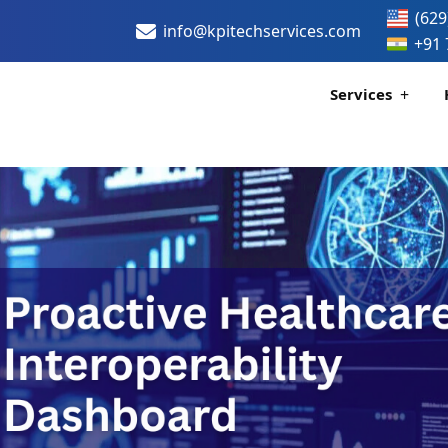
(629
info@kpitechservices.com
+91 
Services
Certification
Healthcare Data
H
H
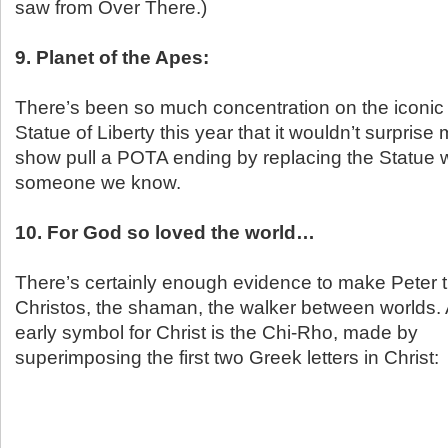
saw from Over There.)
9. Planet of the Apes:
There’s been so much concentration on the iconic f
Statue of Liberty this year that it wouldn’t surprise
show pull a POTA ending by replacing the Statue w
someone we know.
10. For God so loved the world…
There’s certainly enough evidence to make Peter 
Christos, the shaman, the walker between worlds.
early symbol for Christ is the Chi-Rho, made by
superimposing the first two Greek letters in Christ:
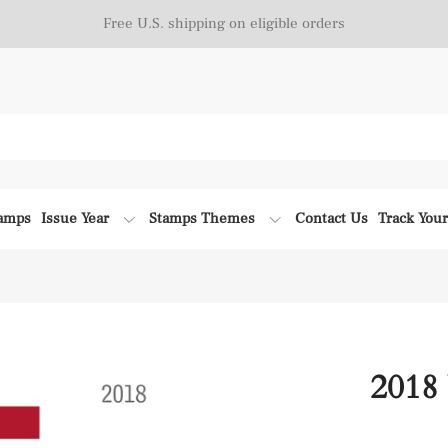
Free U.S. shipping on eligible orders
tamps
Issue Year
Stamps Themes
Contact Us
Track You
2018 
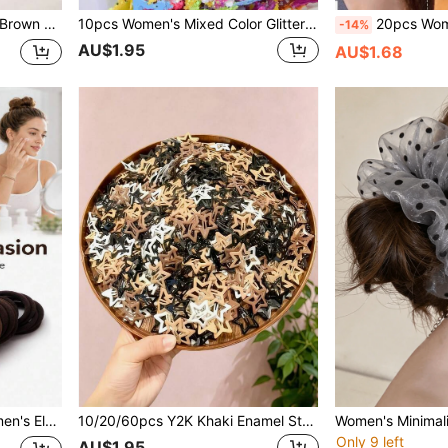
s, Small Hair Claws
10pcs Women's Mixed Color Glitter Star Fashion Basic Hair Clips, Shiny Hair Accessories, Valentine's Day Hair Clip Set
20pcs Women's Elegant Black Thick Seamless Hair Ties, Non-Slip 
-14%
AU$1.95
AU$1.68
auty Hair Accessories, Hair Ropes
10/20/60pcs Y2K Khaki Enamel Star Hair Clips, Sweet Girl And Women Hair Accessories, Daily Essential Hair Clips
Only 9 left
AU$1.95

------------------------

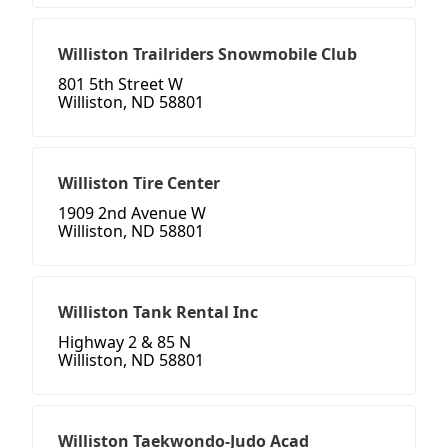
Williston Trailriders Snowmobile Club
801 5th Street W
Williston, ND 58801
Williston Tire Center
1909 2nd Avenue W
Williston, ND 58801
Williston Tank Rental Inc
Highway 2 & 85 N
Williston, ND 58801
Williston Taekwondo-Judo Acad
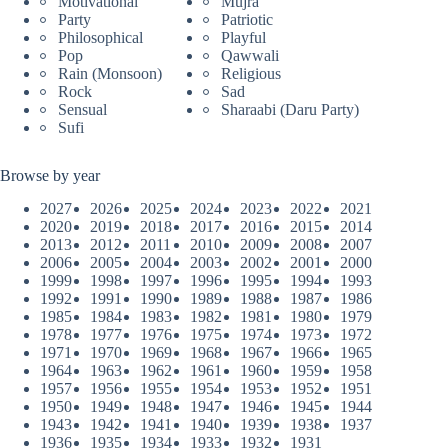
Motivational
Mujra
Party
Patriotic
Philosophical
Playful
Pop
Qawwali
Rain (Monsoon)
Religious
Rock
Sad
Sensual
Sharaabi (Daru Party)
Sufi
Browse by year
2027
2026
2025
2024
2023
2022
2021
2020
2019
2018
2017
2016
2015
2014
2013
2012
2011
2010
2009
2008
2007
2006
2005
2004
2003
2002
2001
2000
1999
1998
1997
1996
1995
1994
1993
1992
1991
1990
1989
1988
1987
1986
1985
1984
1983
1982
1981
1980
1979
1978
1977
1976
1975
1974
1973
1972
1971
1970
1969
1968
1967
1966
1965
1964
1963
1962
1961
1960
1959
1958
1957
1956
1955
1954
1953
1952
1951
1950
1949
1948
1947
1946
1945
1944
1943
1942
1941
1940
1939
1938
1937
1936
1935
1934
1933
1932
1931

------------------------

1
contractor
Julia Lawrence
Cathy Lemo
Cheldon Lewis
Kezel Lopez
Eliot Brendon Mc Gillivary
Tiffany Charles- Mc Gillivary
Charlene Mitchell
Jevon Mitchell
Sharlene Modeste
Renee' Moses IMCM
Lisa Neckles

------------------------

Exercise goal:
Identify each line in the items above that contains the word "There", and copy every such line in full. Letter case must match.

Response for this exercise:
saw from Over There.)
There’s been so much concentration on the iconic f
There’s certainly enough evidence to make Peter 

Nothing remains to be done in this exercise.